Five ways to develop your employer brand

A good employer brand can help you stand out and provide compelling reasons to join your business

It’s important that your employer brand honestly reflects your organisation. Be transparent and clear about what you can offer and what you can’t. If you are working towards implementing something you know candidates will find attractive, but it’s not ready yet, tell them that. Nine times out of 10 the candidate will find it exciting to be part of that journey. Your culture should be felt the minute someone walks through the door because it is being lived every day.

Your employer brand experience should start the moment a potential employee begins to interact with your company, and it should continue through the recruitment process, on-boarding and their entire tenure, as well as exit and alumni.

How to develop your employer brand

1. Start with clear objectives

Understand what you need your employer brand to do for you. For example, what are the main challenges you have right now? Who do you want to attract? Who do you need to retain? What does success look like? Be clear about who should be involved internally and include them from the outset.

2. Deconstruct your EVP

Understand the values, behaviours, and promises at the heart of your employee value proposition (EVP), which will inform your employer brand messages. Identify which might be more important to particular talent segments. The amount of research required at this stage depends on what data is available.
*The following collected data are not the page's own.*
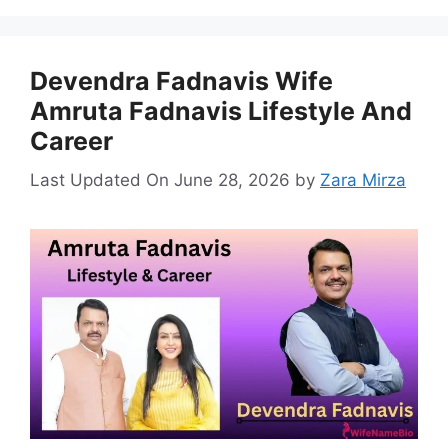
Devendra Fadnavis Wife
Amruta Fadnavis Lifestyle And
Career
Last Updated On June 28, 2026
by
Zara Mirza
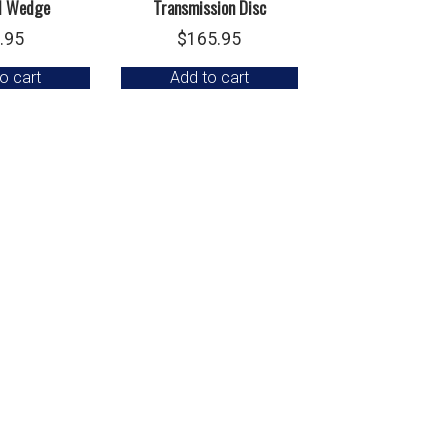
d Wedge
Transmission Disc
.95
$
165.95
o cart
Add to cart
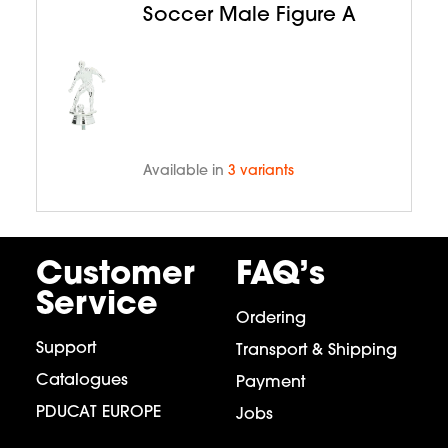
Soccer Male Figure A
Available in
3 variants
Customer
FAQ’s
Service
Ordering
Support
Transport & Shipping
Catalogues
Payment
PDUCAT EUROPE
Jobs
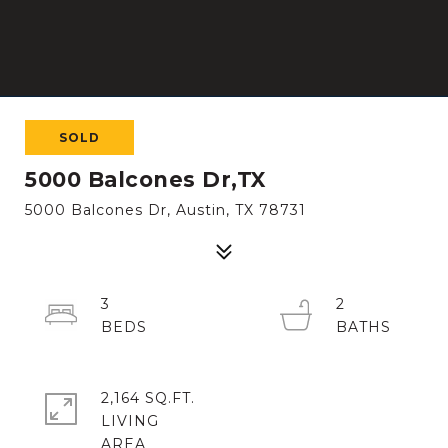
SOLD
5000 Balcones Dr,TX
5000 Balcones Dr, Austin, TX 78731
3
2
2,164 SQ.FT.
LIVING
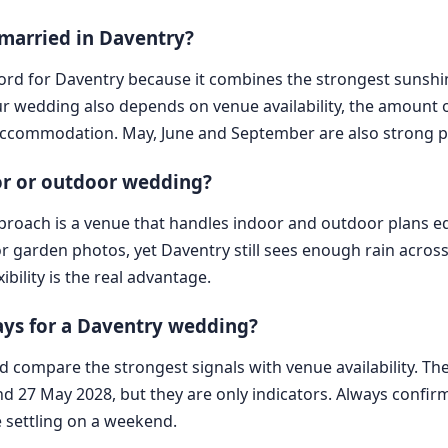
 married in Daventry?
record for Daventry because it combines the strongest sunsh
your wedding also depends on venue availability, the amoun
ccommodation. May, June and September are also strong pr
oor or outdoor wedding?
approach is a venue that handles indoor and outdoor plans 
r garden photos, yet Daventry still sees enough rain acros
bility is the real advantage.
ys for a Daventry wedding?
d compare the strongest signals with venue availability. The
and 27 May 2028, but they are only indicators. Always confir
e settling on a weekend.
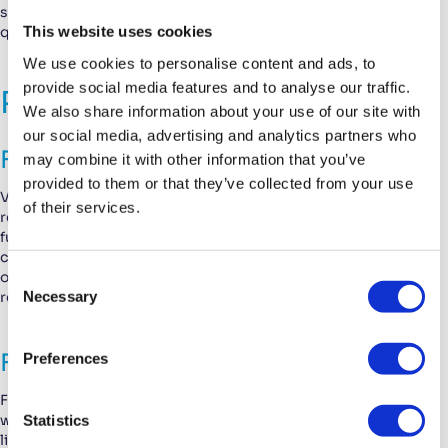
sheets from your product database as attachments to your
This website uses cookies
quotations.
We use cookies to personalise content and ads, to
provide social media features and to analyse our traffic.
Resolved Bugs
We also share information about your use of our site with
our social media, advertising and analytics partners who
Fixes for Email and Notifications
may combine it with other information that you’ve
provided to them or that they’ve collected from your use
Various issues relating to email and notifications have been
of their services.
resolved. Email notifications for internal tickets were not
functioning correctly; this issue is now fixed. Also, in some
cases, the email address for notifications in the general
C
organization settings couldn’t be updated. This is now
Necessary
resolved.
o
n
s
Financial and Billing Fixes
Preferences
e
n
For invoice lines, the status bar at the top of the invoice lines
t
Statistics
window wasn’t properly updated. When you selected invoice
lines and converted them into invoices, the status bar wasn’t
S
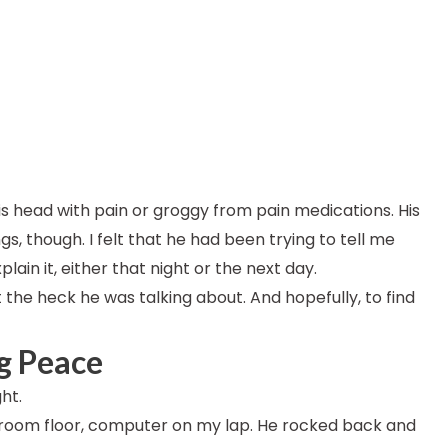
is head with pain or groggy from pain medications. His
, though. I felt that he had been trying to tell me
ain it, either that night or the next day.
the heck he was talking about. And hopefully, to find
ng Peace
ht.
hroom floor, computer on my lap. He rocked back and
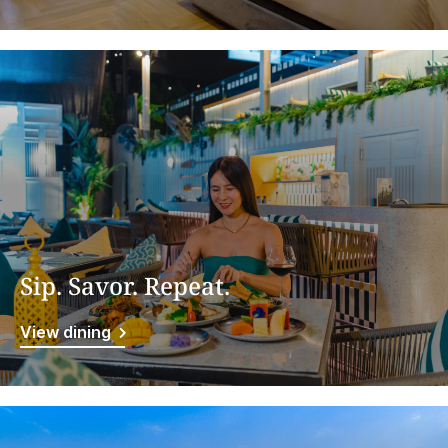
Sip. Savor. Repeat.
View dining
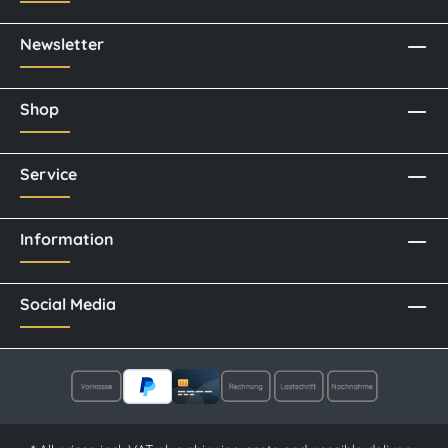
Newsletter
Shop
Service
Information
Social Media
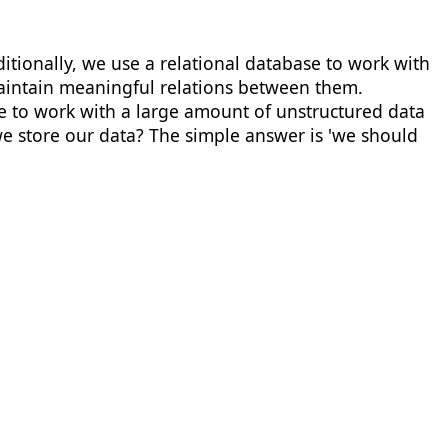
ditionally, we use a relational database to work with
 maintain meaningful relations between them.
ave to work with a large amount of unstructured data
 we store our data? The simple answer is 'we should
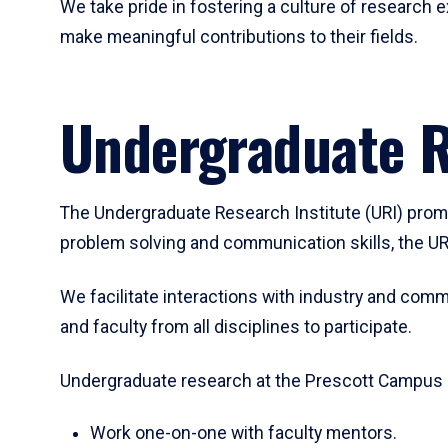
We take pride in fostering a culture of researc
make meaningful contributions to their fields.
Undergraduate R
The Undergraduate Research Institute (URI) promot
problem solving and communication skills, the UR
We facilitate interactions with industry and comm
and faculty from all disciplines to participate.
Undergraduate research at the Prescott Campus g
Work one-on-one with faculty mentors.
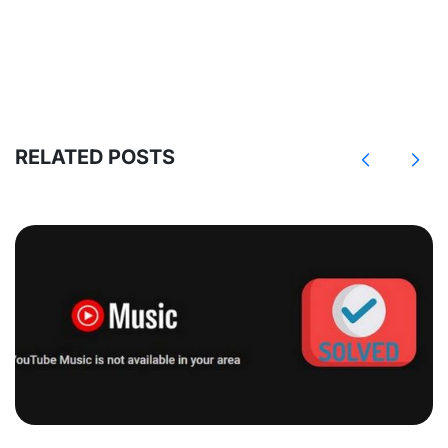
RELATED POSTS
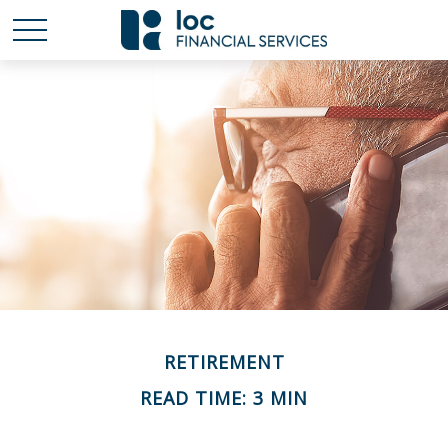
RETIREMENT
READ TIME: 3 MIN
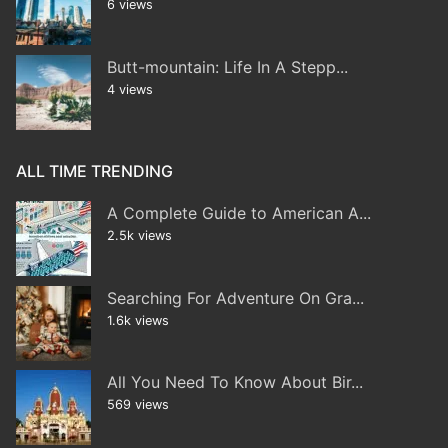
6 views
Butt-mountain: Life In A Stepp...
4 views
ALL TIME TRENDING
A Complete Guide to American A...
2.5k views
Searching For Adventure On Gra...
1.6k views
All You Need To Know About Bir...
569 views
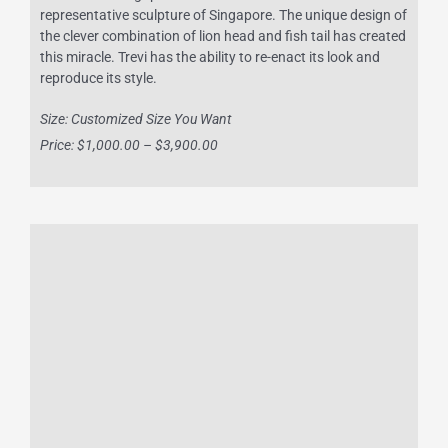
representative sculpture of Singapore. The unique design of
the clever combination of lion head and fish tail has created
this miracle. Trevi has the ability to re-enact its look and
reproduce its style.
Size: Customized Size You Want
Price: $1,000.00 – $3,900.00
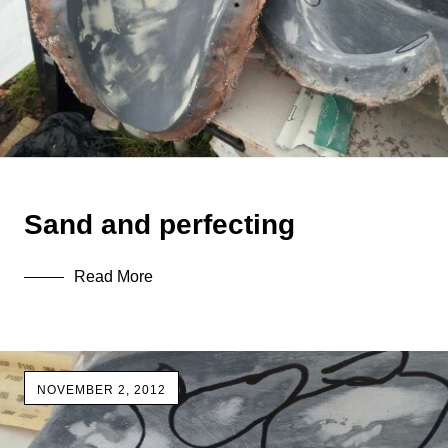
Sand and perfecting
Read More
NOVEMBER 2, 2012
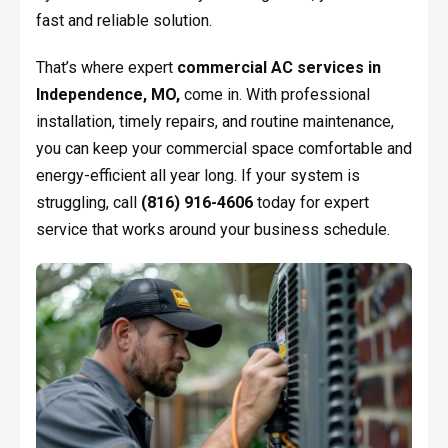
fast and reliable solution.
That’s where expert
commercial AC services in
Independence, MO,
come in. With professional
installation, timely repairs, and routine maintenance,
you can keep your commercial space comfortable and
energy-efficient all year long. If your system is
struggling, call
(816) 916-4606
today for expert
service that works around your business schedule.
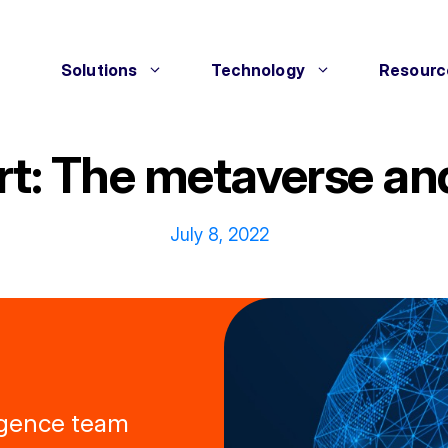
Solutions
Technology
Resourc
rt: The metaverse and
July 8, 2022
ligence team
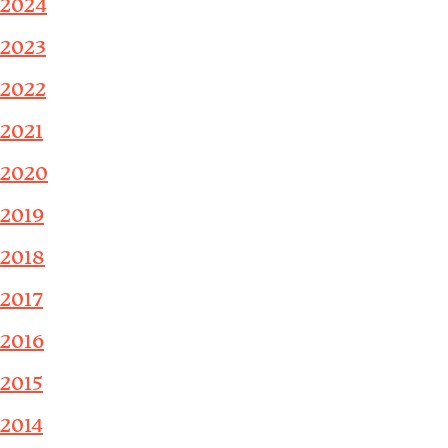
2024
2023
2022
2021
2020
2019
2018
2017
2016
2015
2014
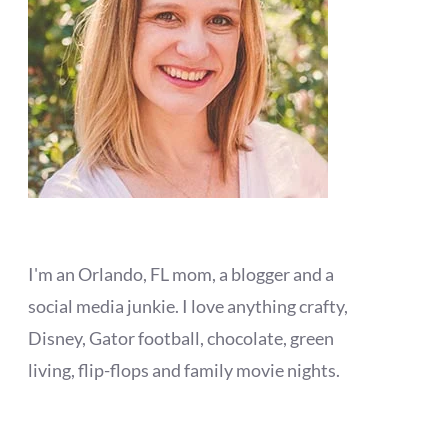
I'm an Orlando, FL mom, a blogger and a
social media junkie. I love anything crafty,
Disney, Gator football, chocolate, green
living, flip-flops and family movie nights.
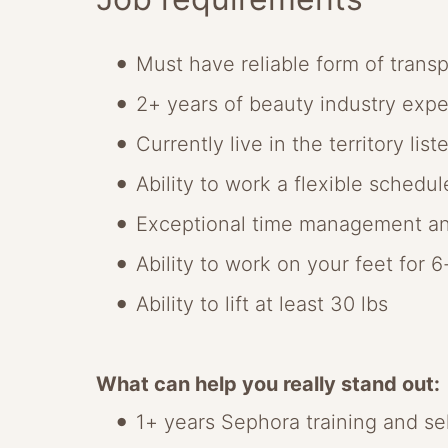
Must have reliable form of transp
2+ years of beauty industry exp
Currently live in the territory list
Ability to work a flexible schedu
Exceptional time management an
Ability to work on your feet for 
Ability to lift at least 30 lbs
What can help you really stand out:
1+ years Sephora training and se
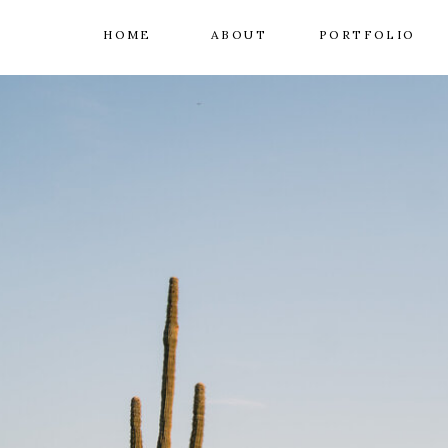
HOME
ABOUT
PORTFOLIO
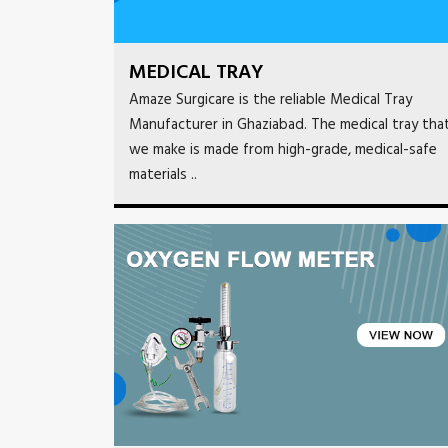
MEDICAL TRAY
Amaze Surgicare is the reliable Medical Tray
Manufacturer in Ghaziabad. The medical tray tha
we make is made from high-grade, medical-safe
materials ..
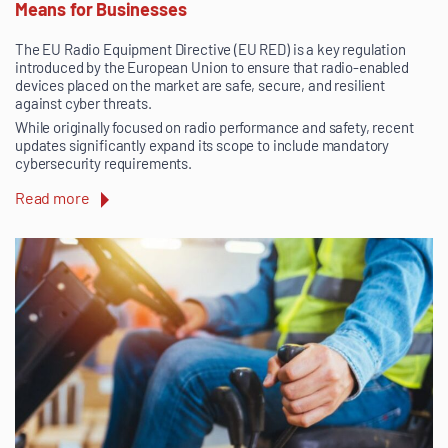
Means for Businesses
The EU Radio Equipment Directive (EU RED) is a key regulation
introduced by the European Union to ensure that radio-enabled
devices placed on the market are safe, secure, and resilient
against cyber threats.
While originally focused on radio performance and safety, recent
updates significantly expand its scope to include mandatory
cybersecurity requirements.
Read more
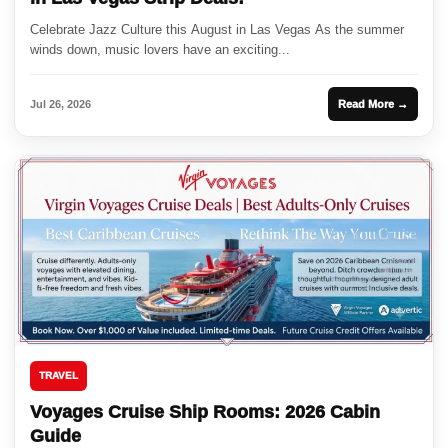
Celebrate Jazz Culture this August in Las Vegas As the summer
winds down, music lovers have an exciting...
Jul 26, 2026
Read More →
TRAVEL
Voyages Cruise Ship Rooms: 2026 Cabin
Guide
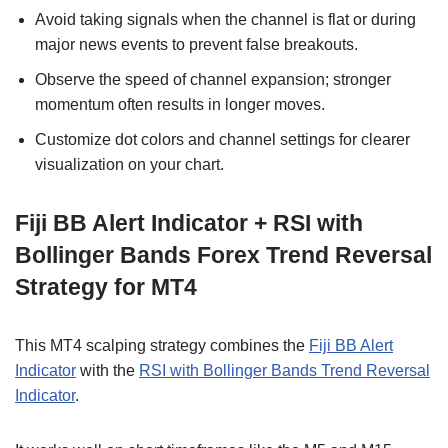
Avoid taking signals when the channel is flat or during
major news events to prevent false breakouts.
Observe the speed of channel expansion; stronger
momentum often results in longer moves.
Customize dot colors and channel settings for clearer
visualization on your chart.
Fiji BB Alert Indicator + RSI with
Bollinger Bands Forex Trend Reversal
Strategy for MT4
This MT4 scalping strategy combines the
Fiji BB Alert
Indicator
with the
RSI with Bollinger Bands Trend Reversal
Indicator
.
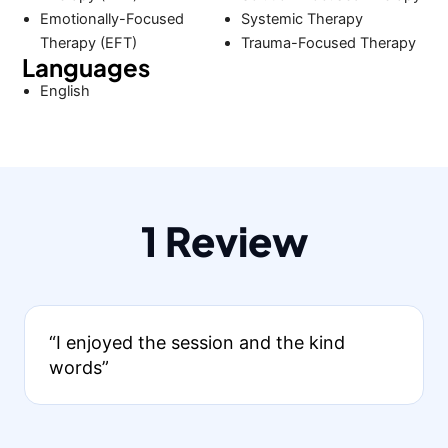
Emotionally-Focused
Systemic Therapy
Therapy (EFT)
Trauma-Focused Therapy
Languages
English
1 Review
“I enjoyed the session and the kind
words”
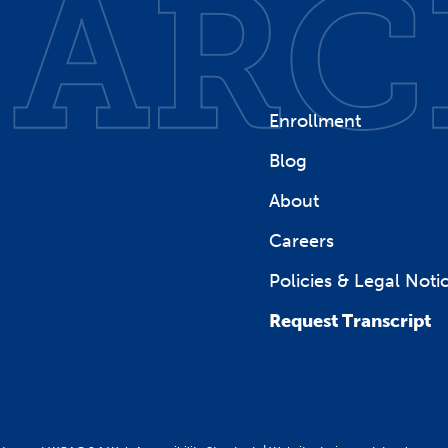
Enrollment
Blog
About
Careers
Policies & Legal Noti
Request Transcript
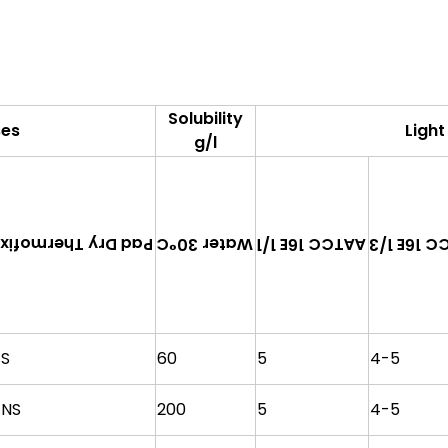
Solubility
ses
Light
g/l
Pad Dry Thermofix
AATCC 16E
AATCC 16E 1/1
Water 30°C
S
60
5
4-5
NS
200
5
4-5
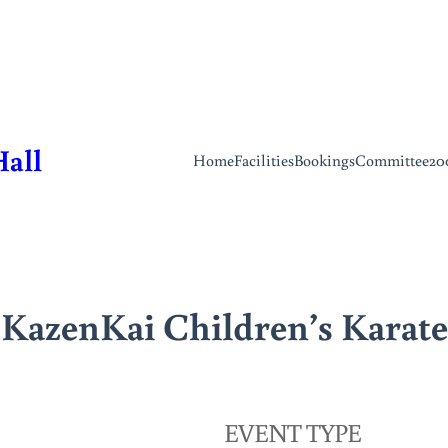
Hall
Home
Facilities
Bookings
Committee
20
KazenKai Children’s Karate
EVENT TYPE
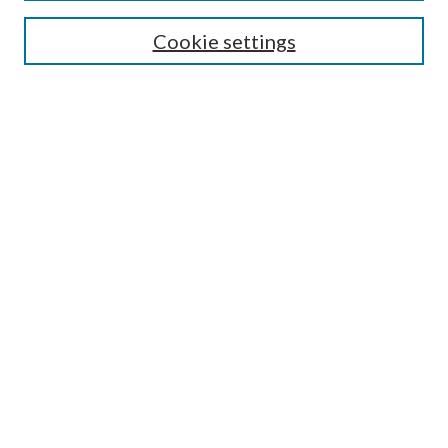
Search
Cookie settings
Enter search terms:
Select context to search:
Advanced Search
Notify me via email or
RSS
Browse
Collections
Disciplines
Authors
Submission Information
Why Publish in CrossWorks?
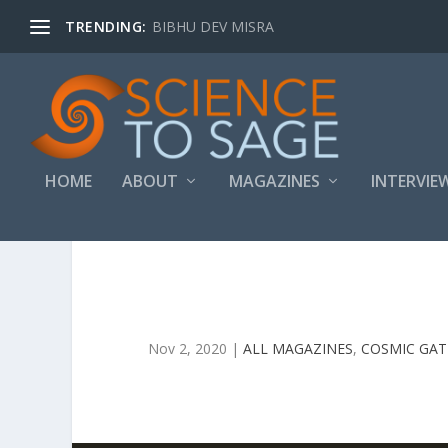
TRENDING:
BIBHU DEV MISRA
HOME
ABOUT
MAGAZINES
INTERVIE
Nov 2, 2020
|
ALL MAGAZINES
,
COSMIC GA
If you’ve got little existing insight then undertake an EVP diagnostic. This includes:

  • Data gathering – gather existing information such as your business strategy, employee opinion survey data, policies and processes, and any external trends affecting you now or that may affect you in the future.
  • Qualitative data analysis. Speak to people to really get a handle on your situation and understand what matters to your staff.
  • Create the draft EVP. Using the data gathered and an expert’s knowledge of what motivates people at work, develop a draft for testing.
  • Test the draft EVP. Employees and candidates enjoy this part; it’s an engagement tool in itself!
  • Create the final EVP. Create one EVP that will work across your employee segments; agree the segments – for example they can include talent group, business group, geography or gender; you will be clear if any segments require different things when it comes to implementation.

3. Define your messages and ‘look and feel’

Develop a number of design options and test them internally and externally.

4. Communicate your employer brand

Once you’ve agreed the creative design of your employer brand decide how to communicate your message to target employees. This targeting can include the relationships and networks – both academic and industry-led – that you need to build. It will include how to use your current employees to sell your brand, and will detail the suggested offline and online tools that are right for your objectives.

5. Measure and adjust

Agree measurement criteria at the start of the project and put the tools in place to start tracking the effectiveness of your strategy from day one. It’s an ongoing process with the goal of continuous improvement so adjustments will be necessary. Because what you need will change over time you will want to continually improve what you do.